Some laws prosecuting offenders seems a good start, but I have my doubts on how much it'll really change things. Sure coordinated robocalls will probably be prosecuted, but will a random video that appears on TikTok from an anonymous user?
That banking deep fake thing is also really scary. Even if it was quick, the fact that they could convince an employee it was a real conference call is crazy. I saw an SFX channel did a live deepfake thing last year that was starting to get there, so probably is even farther now. Think about any business you are in where if someone breaks into an account on Teams, they've already been able to cause big problems like asking for a password. Now imagine it is a video call. That is how you would have detected it was fake before, but now you don't even have that to go on.
Shawn Fumo
2024-02-15 21:44:45 +0000 UTC
Great video. Are you releasing your interview with Suno separately Philip?
Erik
2024-02-15 20:55:37 +0000 UTC
It's already the wild west ... it's going to become the wild west amplified a million fold!
Kelvin Parker
2024-02-15 19:42:13 +0000 UTC
I see a lot of potential for businesses to easily create training videos for staff. Same thing for company podcasts or anything similar.
Either way this stuff is getting exciting! Not to mention OpenAI’s new text to video model
Trenton Dambrowitz
2024-02-15 19:13:09 +0000 UTC
Global Lingua Franca incoming!
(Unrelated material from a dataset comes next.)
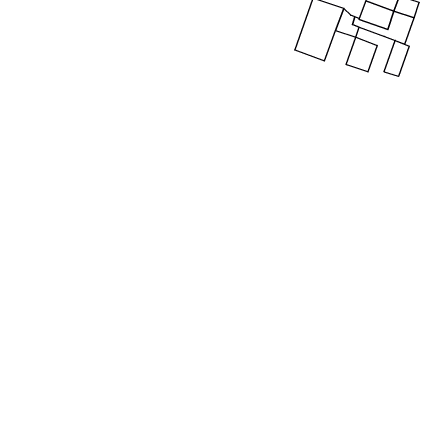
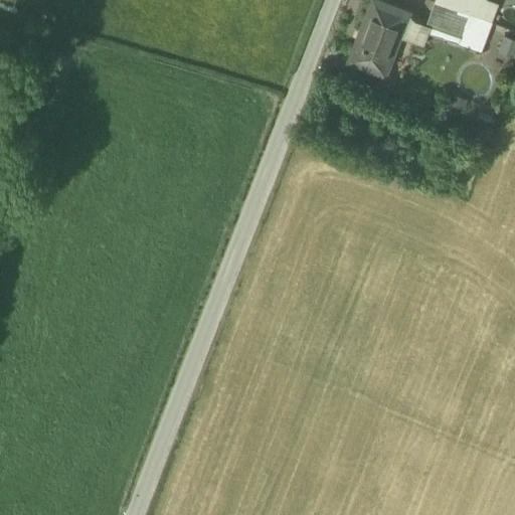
building: [346,37,377,72] -> none
building: [384,40,409,76] -> none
This is going to structurally reshape the sharing of narratives. But as with all technologies, it is dual use. This is a fundamental principle - all technology is dual use. The ability to universally translate is commensurate with the ability to do deepfakes and misinformation.
David Shapiro
2024-02-15 18:00:40 +0000 UTC
Deepfakes scare me to death, more than any other AI tech existing right now. There are just too many players profiting from chaos and confusion.
Phillip Yao-Lakaschus
2024-02-15 17:46:46 +0000 UTC
Thank you, Philp. I'd say you're pretty much spot on with your take on Deep Fakes.